В детской, где теперь стояли коробки, он вдруг остановился у стены. Там под старым слоем обоев сохранилась царапина: длинная, кривоватая. Нина помнила, как он в девять лет пытался вырезать ножом корабль, а отец так накричал, что Олег потом три дня молчал.
— Я думал, её давно заклеили, — сказал он.
— Нет. Мама не дала. Сказала, пусть будет. Всё равно шкафом закрыто.
Олег провёл пальцем по царапине.
— А мне казалось, она только ругалась.
— Она много чего делала. Просто плохо объясняла.
Он усмехнулся.
— У нас это семейное.
Нина не улыбнулась, но и не ушла.
Они так и не стали близкими. Не бывает, чтобы одна отменённая сделка вернула брату и сестре сорок лет недосказанного. Дом не превратился обратно в счастливое место, где пахнет пирогами и все живы. Он остался старым домом с влажным подполом, облезлой табуреткой, яблоней, которая плодоносила через год, и кухонным столом, на котором лежали следы ножа, локтей, чашек, болезней, ссор и коротких перемирий.
Но весной, когда Нина приехала открыть окна, она увидела у сарая новые доски. Ровно сложенные, под плёнкой. Рядом стоял мешок цемента и банка краски для крыльца.
Она позвонила Олегу.
— Это ты?
— Я.
— Зачем?
Он помолчал.
— Крыльцо провалится. Ты шею свернёшь.
— Заботишься?
— Ремонтирую, — буркнул он. — Не начинай.
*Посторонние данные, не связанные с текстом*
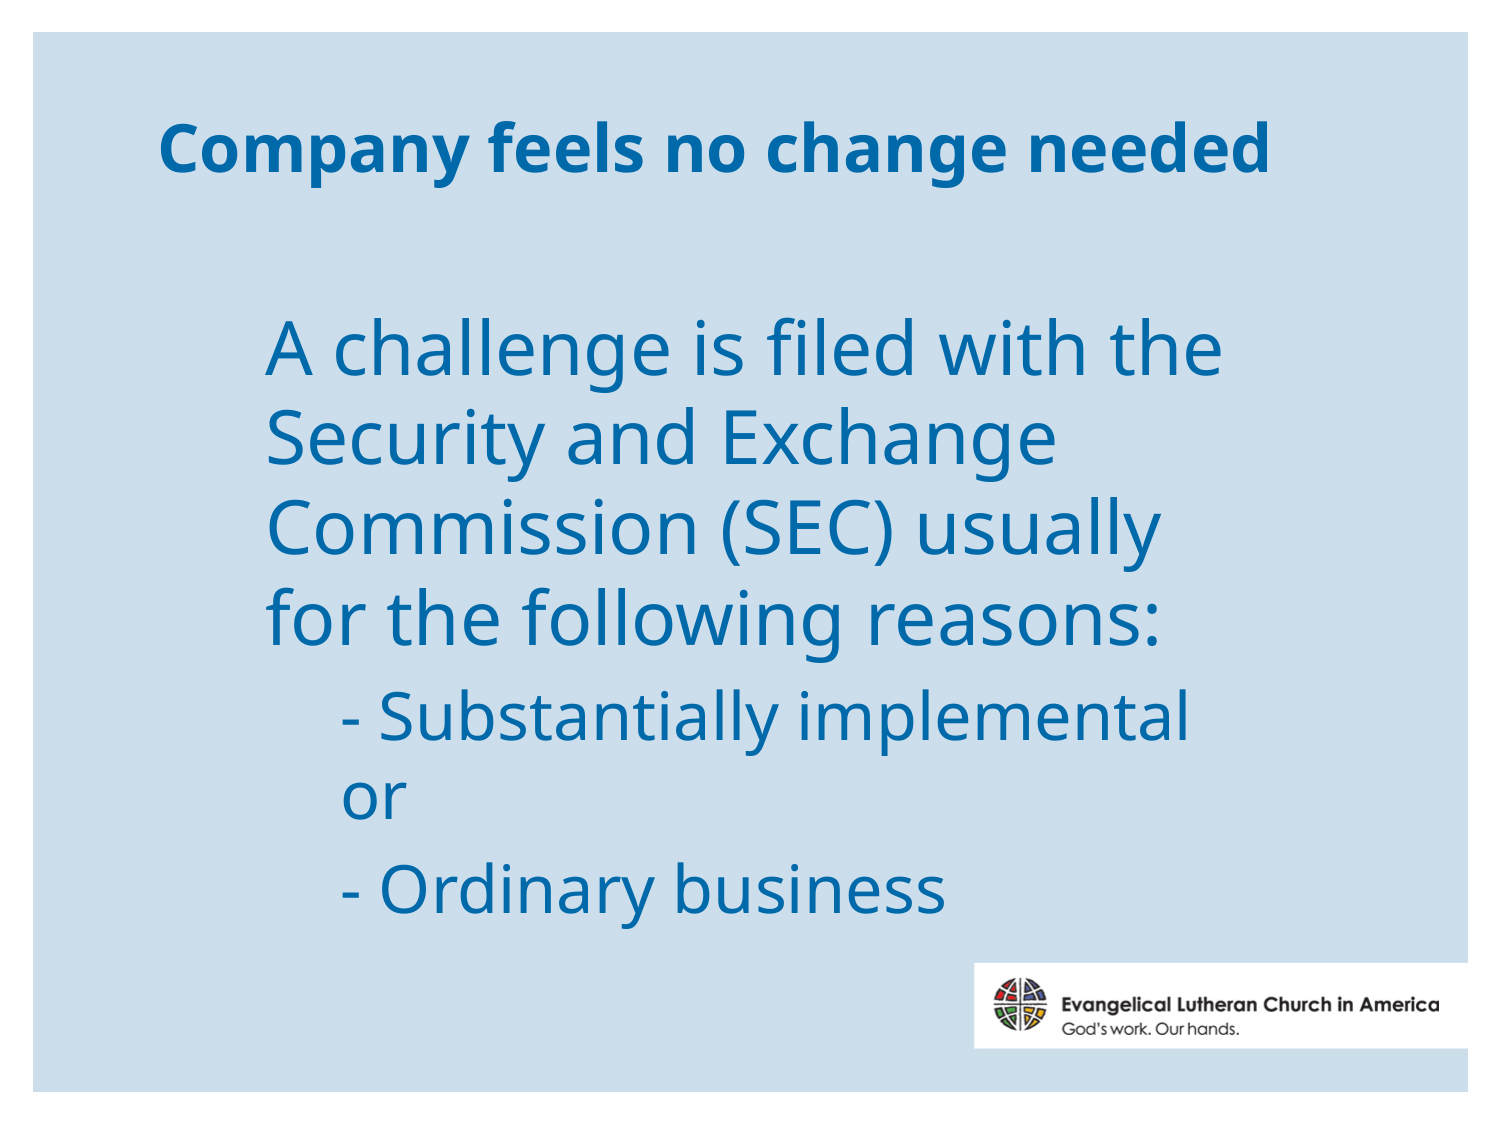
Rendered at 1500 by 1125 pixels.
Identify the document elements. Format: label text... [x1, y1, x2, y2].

picture [0, 0, 1500, 1125]
title Company feels no change needed [141, 97, 1361, 270]
list A challenge is filed with the Security and Exchange Commission (SEC) usually for the following reasons: - Substantially implemental or - Ordinary business [250, 292, 1251, 982]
Нина стояла посреди двора, слушала, как в трубке он дышит, и смотрела на дом. Не проданный. Не спасённый окончательно. Просто ещё стоящий. Как они сами.
— Олег.
— Что?
— Приезжай в субботу. Раз уж доски привёз, прибей нормально. А то ты вечно гвозди криво забиваешь.
Он тихо хмыкнул.
— Это папина школа.
— Вот и переучивайся.
Она отключила телефон и впервые за долгое время не заплакала. Только поднялась на крыльцо, провела ладонью по старому косяку и сказала в пустой дом, не громко, без надрыва:
— Ну что, поживём ещё немного?
Дом, конечно, не ответил. Дома вообще не отвечают. Они просто стоят, пока кто-то считает их развалюхой, кто-то — имуществом, а кто-то всё ещё помнит, где на полу скрипит доска, которую ночью надо обходить, чтобы не разбудить мать.